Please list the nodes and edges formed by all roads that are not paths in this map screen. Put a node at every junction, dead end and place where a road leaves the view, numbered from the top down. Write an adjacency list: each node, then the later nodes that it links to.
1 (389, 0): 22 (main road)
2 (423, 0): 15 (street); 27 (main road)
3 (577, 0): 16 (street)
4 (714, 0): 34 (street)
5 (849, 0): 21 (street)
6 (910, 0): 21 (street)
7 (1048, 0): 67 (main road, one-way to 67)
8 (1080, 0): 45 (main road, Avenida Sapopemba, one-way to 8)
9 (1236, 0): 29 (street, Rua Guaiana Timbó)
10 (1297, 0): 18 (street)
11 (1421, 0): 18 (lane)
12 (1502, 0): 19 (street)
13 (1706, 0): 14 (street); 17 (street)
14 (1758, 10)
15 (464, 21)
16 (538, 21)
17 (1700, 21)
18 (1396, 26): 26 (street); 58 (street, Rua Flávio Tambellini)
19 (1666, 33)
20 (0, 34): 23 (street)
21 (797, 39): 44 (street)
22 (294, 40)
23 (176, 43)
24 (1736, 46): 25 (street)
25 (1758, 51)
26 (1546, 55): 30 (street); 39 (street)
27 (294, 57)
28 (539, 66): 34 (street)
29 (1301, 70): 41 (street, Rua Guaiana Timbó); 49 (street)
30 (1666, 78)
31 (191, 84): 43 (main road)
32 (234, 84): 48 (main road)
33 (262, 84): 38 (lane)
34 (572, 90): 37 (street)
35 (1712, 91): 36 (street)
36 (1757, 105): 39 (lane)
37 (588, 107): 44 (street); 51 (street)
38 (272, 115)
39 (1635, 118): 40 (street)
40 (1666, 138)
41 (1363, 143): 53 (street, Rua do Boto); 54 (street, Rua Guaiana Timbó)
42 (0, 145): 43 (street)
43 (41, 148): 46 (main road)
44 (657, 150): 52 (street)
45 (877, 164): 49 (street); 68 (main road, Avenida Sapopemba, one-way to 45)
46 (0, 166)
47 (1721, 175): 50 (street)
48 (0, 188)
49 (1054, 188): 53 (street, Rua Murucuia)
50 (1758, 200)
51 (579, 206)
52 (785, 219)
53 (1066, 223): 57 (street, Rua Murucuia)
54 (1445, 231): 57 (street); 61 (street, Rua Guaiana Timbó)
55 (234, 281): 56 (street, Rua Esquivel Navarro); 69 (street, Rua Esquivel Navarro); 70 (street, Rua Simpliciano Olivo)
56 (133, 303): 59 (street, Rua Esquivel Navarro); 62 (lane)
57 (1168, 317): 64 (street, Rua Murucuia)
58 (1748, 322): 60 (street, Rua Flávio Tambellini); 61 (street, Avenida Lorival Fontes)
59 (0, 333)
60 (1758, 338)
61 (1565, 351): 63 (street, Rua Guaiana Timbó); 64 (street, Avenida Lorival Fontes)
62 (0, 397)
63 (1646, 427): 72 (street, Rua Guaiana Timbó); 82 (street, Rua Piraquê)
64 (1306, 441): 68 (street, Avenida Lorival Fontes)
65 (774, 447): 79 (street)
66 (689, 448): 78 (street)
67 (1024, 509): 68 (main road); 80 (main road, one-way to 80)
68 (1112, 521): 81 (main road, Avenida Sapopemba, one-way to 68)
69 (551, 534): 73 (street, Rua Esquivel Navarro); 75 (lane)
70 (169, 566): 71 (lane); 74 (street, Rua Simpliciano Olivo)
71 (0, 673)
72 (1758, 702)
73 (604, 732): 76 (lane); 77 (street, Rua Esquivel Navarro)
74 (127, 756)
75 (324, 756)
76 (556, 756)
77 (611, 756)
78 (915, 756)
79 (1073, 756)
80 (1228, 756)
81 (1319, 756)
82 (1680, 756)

# # # # # # #

=== AIM OF THE EXERCISE ===
The full set of lines above should be retyped without a single change.

=== ANSWER SPACE ===
Please list the nodes and edges formed by all roads that are not paths in this map screen. Put a node at every junction, dead end and place where a road leaves the view, numbered from the top down. Write an adjacency list: each node, then the later nodes that it links to.
1 (389, 0): 22 (main road)
2 (423, 0): 15 (street); 27 (main road)
3 (577, 0): 16 (street)
4 (714, 0): 34 (street)
5 (849, 0): 21 (street)
6 (910, 0): 21 (street)
7 (1048, 0): 67 (main road, one-way to 67)
8 (1080, 0): 45 (main road, Avenida Sapopemba, one-way to 8)
9 (1236, 0): 29 (street, Rua Guaiana Timbó)
10 (1297, 0): 18 (street)
11 (1421, 0): 18 (lane)
12 (1502, 0): 19 (street)
13 (1706, 0): 14 (street); 17 (street)
14 (1758, 10)
15 (464, 21)
16 (538, 21)
17 (1700, 21)
18 (1396, 26): 26 (street); 58 (street, Rua Flávio Tambellini)
19 (1666, 33)
20 (0, 34): 23 (street)
21 (797, 39): 44 (street)
22 (294, 40)
23 (176, 43)
24 (1736, 46): 25 (street)
25 (1758, 51)
26 (1546, 55): 30 (street); 39 (street)
27 (294, 57)
28 (539, 66): 34 (street)
29 (1301, 70): 41 (street, Rua Guaiana Timbó); 49 (street)
30 (1666, 78)
31 (191, 84): 43 (main road)
32 (234, 84): 48 (main road)
33 (262, 84): 38 (lane)
34 (572, 90): 37 (street)
35 (1712, 91): 36 (street)
36 (1757, 105): 39 (lane)
37 (588, 107): 44 (street); 51 (street)
38 (272, 115)
39 (1635, 118): 40 (street)
40 (1666, 138)
41 (1363, 143): 53 (street, Rua do Boto); 54 (street, Rua Guaiana Timbó)
42 (0, 145): 43 (street)
43 (41, 148): 46 (main road)
44 (657, 150): 52 (street)
45 (877, 164): 49 (street); 68 (main road, Avenida Sapopemba, one-way to 45)
46 (0, 166)
47 (1721, 175): 50 (street)
48 (0, 188)
49 (1054, 188): 53 (street, Rua Murucuia)
50 (1758, 200)
51 (579, 206)
52 (785, 219)
53 (1066, 223): 57 (street, Rua Murucuia)
54 (1445, 231): 57 (street); 61 (street, Rua Guaiana Timbó)
55 (234, 281): 56 (street, Rua Esquivel Navarro); 69 (street, Rua Esquivel Navarro); 70 (street, Rua Simpliciano Olivo)
56 (133, 303): 59 (street, Rua Esquivel Navarro); 62 (lane)
57 (1168, 317): 64 (street, Rua Murucuia)
58 (1748, 322): 60 (street, Rua Flávio Tambellini); 61 (street, Avenida Lorival Fontes)
59 (0, 333)
60 (1758, 338)
61 (1565, 351): 63 (street, Rua Guaiana Timbó); 64 (street, Avenida Lorival Fontes)
62 (0, 397)
63 (1646, 427): 72 (street, Rua Guaiana Timbó); 82 (street, Rua Piraquê)
64 (1306, 441): 68 (street, Avenida Lorival Fontes)
65 (774, 447): 79 (street)
66 (689, 448): 78 (street)
67 (1024, 509): 68 (main road); 80 (main road, one-way to 80)
68 (1112, 521): 81 (main road, Avenida Sapopemba, one-way to 68)
69 (551, 534): 73 (street, Rua Esquivel Navarro); 75 (lane)
70 (169, 566): 71 (lane); 74 (street, Rua Simpliciano Olivo)
71 (0, 673)
72 (1758, 702)
73 (604, 732): 76 (lane); 77 (street, Rua Esquivel Navarro)
74 (127, 756)
75 (324, 756)
76 (556, 756)
77 (611, 756)
78 (915, 756)
79 (1073, 756)
80 (1228, 756)
81 (1319, 756)
82 (1680, 756)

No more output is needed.